Tuesday, May 27, 2008

Slacker

It's raining here today for the third time. Tropical and gentle, with random bursts of downpour. I always knew it rained in the jungle, but I guess I never really understood just how much. This weather pattern almost feels normal now after 9 months. There was a little break for a few weeks from the rain, but so brief, it hardly registered as more than little. The cicadas are back now, too, with their tiresome screeching. Summer has official arrived in Vero.

I read email from Jen yesterday, one of my best and most reliable old running partners from home. It saddened me when she told me she no longer makes the effort to get to the Tuesday and Thursday morning speed workouts anymore; she has tired of the drama and the drive to get there, so she has opted for runs around her neighborhood with Susan, another reliable. I am not sure which part made me sad? The idea that everything has changed so radically from what I once knew as my favorite workout? That my favorite people have fallen out of the habit of it? I am sure Henry and John and Mike and Renee still find their way there, but I've heard the dynamic has shifted.
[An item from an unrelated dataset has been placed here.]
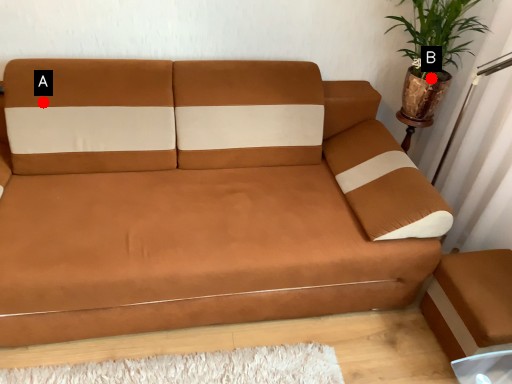
Question: Two points are circled on the image, labeled by A and B beside each circle. Which of the following is the closest to the observer?

Choices:
 (A) A is closer
 (B) B is closer

Answer: (A)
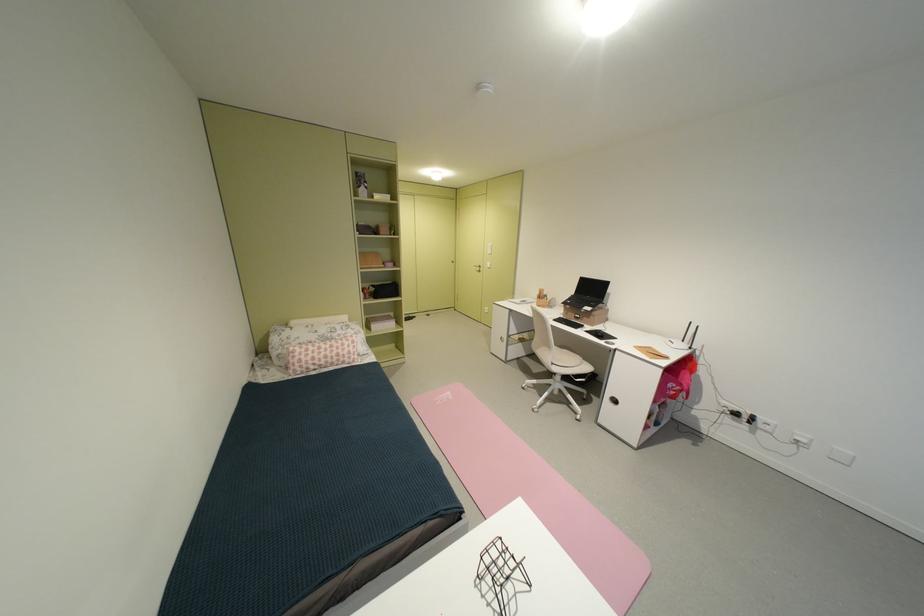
My response to her was a truthful and genuine effort to affirm her new routine of speed on the tread mil with an ipod. I told her how after we succumbed to Florida, I really felt as though I might die without those heart-pounding, lung crushing, lactic acid burning workouts. Through email, I recounted how I lived and died for those track workouts, the tempo runs, the hill repeats and mile after endless mile around campus every week. When we moved here, I knew how terrifying it would be to do something so different.

I knew I had to reinvent my workouts to maintain some kind of sanity and inspiration in my routine. Here, the track requires us to climb tall, slippery gates and hide in the shadows when the cops drive by. The tempo runs here are so much harder with the oppressive humidity and hills truly do not exist. The wind has the power to blow us off the top of the bridges when we run miles, that is, when it is cool enough to not have to stop every 4 minutes to take in more water. What kind of runner would I possibly become? I felt like I was losing more and more with each passing week, and it killed me to know what I left behind; to know that life went on without me there and they were all still having fun running Blacks Beach or Bishops and Chunks.
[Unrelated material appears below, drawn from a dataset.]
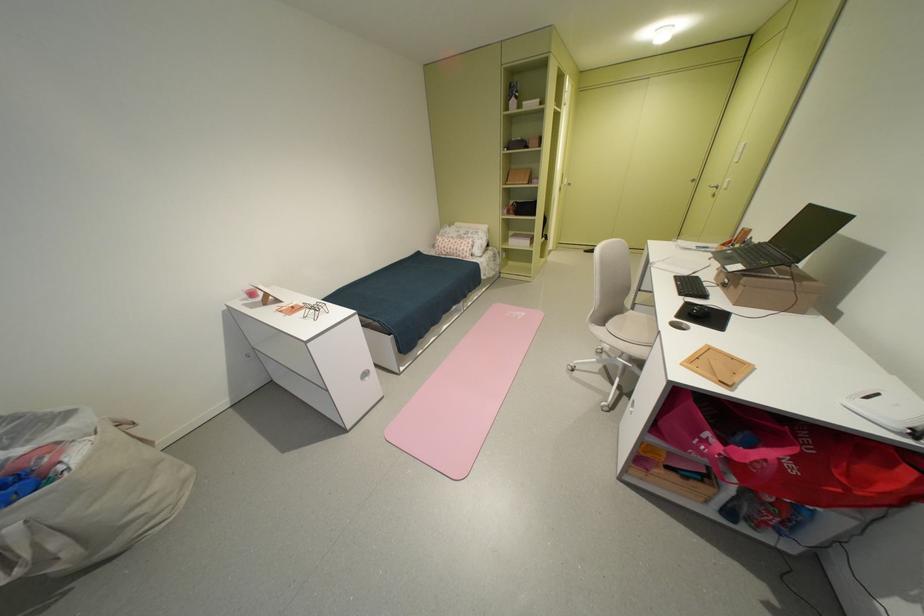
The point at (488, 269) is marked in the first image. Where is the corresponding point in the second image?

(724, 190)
But as I wrote to Jen, I realized something as it was in black and white before me. I am still a runner, but I have become a different kind of runner. I have had to reinvent what running means to me and what motivates me to put my shoes on every day. Here, I do not have the same reliable running resources. I don't have the beautiful, rolling hills along the Pacific or mild climate. Half the time when I would clamor over that black iron gate at the track, none of the Florida slackers would even show up. So I ran in solitude in the dark, sometimes with the sky crackling its fury above me, warning of the pending storms. I thought how stupid I was, the Californian who could not give up the workout due to a little lightning (that could have very well killed me). Everyone else knew to stay in bed after they checked the radar, but I needed that workout.

Slowly, I became friends with Lori, and while she will never take the place of Jen or anyone else, she has filled the lonely void. She will meet me for the early mile repeats or the tempos or 800s. We have created our own little speed calendar we follow religiously, despite the dilapidated track we run on. For the other days on which people are so hit or miss, I have to find it all within myself to get out there and go, often alone, in the dark. As much as all of these guys train for this Iron Man or that marathon, they are always training haphazardly, around their drinking schedules or wine tastings. There is some organization to their chaos, but for the most part, many of these guys are fly by the seat of their pants. It is true that Craig and Kimmie are very reliable warm bodies on the Tuesday/ Thursday tempo runs around the bridge loops, but most of the runners here are pick-ups along the way somewhere, if they decide to roll out of bed. But, at least I do have Craig, Kimmie and Lisa for the long weekend runs, mundane as the course is we always run over and over. Abbe, while lovable, embodies what a slacker runner really is: promises to be there at 4:30 am and then always, always sends a text over in the morning, "Going back to bed".

In all of this, I think I have come into a more meaningful, mature love of this sport. I think I have become less anal. Truly. I don't want to compare it to the dizzy high school crush that has matured into the comfortable, reliable marriage kind of love. I am still crazy about running and have a passion for it that defies understanding when I think of the monotony of my feet on the pavement. It is just that I kind of like that attitude of, "Hey, let's sign up for this race and that one, and maybe we will actually go and race." My Florida friends all wear their Garmins and clock the miles, but then travel hundreds of miles to races and turn off their alarms and sleep in if the weather is less than ideal. My friends here have a more laid back approach to running that used to annoy me, even make me feel superior that I was more consistent. That lax attitude would strike fear in my heart that I might become that runner with *gasp* balance, if I hung around them too much, as though it were a dreadful and highly contagious leprosy. As much as I hate to admit it, they have won me over to the middle somewhere.

So, why do they still call me "Quad"? AAAA Personality I am not so much anymore when I think of where I started from. I just may not even wear my watch for Rock N Roll to prove it to myself. I'll see how I feel when I wake up Sunday.